“Punting the Pundits” is an Open Thread. It is a selection of editorials and opinions from around the news medium and the internet blogs. The intent is to provide a forum for your reactions and opinions, not just to the opinions presented, but to what ever you find important.
Thanks to ek hornbeck, click on the link and you can access all the past “Punting the Pundits”.
Paul Krugman: The War on Logic
My wife and I were thinking of going out for an inexpensive dinner tonight. But John Boehner, the speaker of the House, says that no matter how cheap the meal may seem, it will cost thousands of dollars once you take our monthly mortgage payments into account.
Wait a minute, you may say. How can our mortgage payments be a cost of going out to eat, when we’ll have to make the same payments even if we stay home? But Mr. Boehner is adamant: our mortgage is part of the cost of our meal, and to say otherwise is just a budget gimmick. . . . . .
We are, I believe, witnessing something new in American politics. Last year, looking at claims that we can cut taxes, avoid cuts to any popular program and still balance the budget, I observed that Republicans seemed to have lost interest in the war on terror and shifted focus to the war on arithmetic. But now the G.O.P. has moved on to an even bigger project: the war on logic.
E. J. Dionne Jr.: GOP test: A civil and honest health-care discussion
President Obama’s call for “a more civil and honest public discourse” will get its first test much sooner than we expected.
Having properly postponed all legislative action last week out of respect for Rep. Gabrielle Giffords and the other victims of the Tucson shootings, the House Republican leadership decided it could abide no further delay in a vote on its “Repealing the Job-Killing Health Care Law Act.” And so, as a spokesman for House Majority Leader Eric Cantor explained, “thoughtful consideration of the health care bill” is slated for this week.
It’s disappointing that the House did not wait a bit longer before bringing up an issue that has aroused so much division, acrimony and disinformation. After all, the repeal bill has no chance of becoming law. The president would certainly veto it, and the Democratic-led Senate is unlikely to pass it.
Moreover, it was the acidic tone of the original health-care debate that led Giffords, in her widely discussed interview last March, to suggest that we “stand back when things get too fired up and say, ‘Whoa, let’s take a step back here.’ ”

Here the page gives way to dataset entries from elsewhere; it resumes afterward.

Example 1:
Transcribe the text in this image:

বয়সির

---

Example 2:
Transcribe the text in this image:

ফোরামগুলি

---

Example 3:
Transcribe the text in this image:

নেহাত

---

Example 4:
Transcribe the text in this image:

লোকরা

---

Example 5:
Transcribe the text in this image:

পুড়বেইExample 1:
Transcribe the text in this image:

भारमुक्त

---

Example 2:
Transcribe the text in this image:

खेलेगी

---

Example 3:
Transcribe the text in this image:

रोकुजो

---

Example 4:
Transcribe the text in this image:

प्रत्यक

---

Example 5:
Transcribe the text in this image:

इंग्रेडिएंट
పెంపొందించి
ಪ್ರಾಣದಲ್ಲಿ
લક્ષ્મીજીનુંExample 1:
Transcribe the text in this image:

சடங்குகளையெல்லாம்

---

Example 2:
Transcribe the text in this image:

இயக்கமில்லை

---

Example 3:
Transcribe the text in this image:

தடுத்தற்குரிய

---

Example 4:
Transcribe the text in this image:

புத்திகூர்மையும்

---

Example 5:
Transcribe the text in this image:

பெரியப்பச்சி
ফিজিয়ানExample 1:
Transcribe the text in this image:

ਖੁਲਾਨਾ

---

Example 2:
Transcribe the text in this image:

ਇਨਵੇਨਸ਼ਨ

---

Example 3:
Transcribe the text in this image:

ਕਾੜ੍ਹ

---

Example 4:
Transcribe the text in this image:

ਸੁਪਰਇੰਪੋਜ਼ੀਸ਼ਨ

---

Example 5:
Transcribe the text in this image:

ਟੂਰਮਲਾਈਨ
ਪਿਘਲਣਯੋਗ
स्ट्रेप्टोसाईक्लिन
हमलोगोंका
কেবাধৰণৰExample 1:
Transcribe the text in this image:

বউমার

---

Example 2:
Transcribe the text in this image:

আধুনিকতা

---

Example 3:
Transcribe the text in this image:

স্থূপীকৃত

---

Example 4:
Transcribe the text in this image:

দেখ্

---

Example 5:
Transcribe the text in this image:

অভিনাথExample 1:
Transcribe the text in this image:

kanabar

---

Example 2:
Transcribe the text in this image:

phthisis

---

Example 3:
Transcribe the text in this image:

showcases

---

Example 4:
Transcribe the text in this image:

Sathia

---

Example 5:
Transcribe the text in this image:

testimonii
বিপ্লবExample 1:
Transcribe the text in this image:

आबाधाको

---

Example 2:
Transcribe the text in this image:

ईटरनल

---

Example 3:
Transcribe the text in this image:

Robert Kuttner: Consolation and Inspiration From Dr. King
On this, the commemoration of the 82nd anniversary of Dr. Martin Luther King, Jr.’s birth, we can take some solace from what Dr. King did in the face of forces far more annihilating than the ones that progressives face this cold January.
Impossibly enough, he built a movement.
He did so in an era when the consequences for challenging the racial order in the American South were swift and brutal. You lost your economic livelihood, or your life.
In 1955, when Dr. King led the Montgomery bus boycott, the chances of such a movement seizing the nation’s conscience, and within less than a decade including the full moral authority of an American president, were just about inconceivable. He was a minor 26-year-old radical, hardly known outside his own circle.
In 1955, except for a recent Supreme Court decision on school segregation widely held to be unenforceable, there was no support from the government to end the racial order in the South. The Democratic Party was fatally dependent on the votes of Southern racists. The Republican Party of Lincoln was failing to lead even on something as rudimentary as a federal anti-lynching law.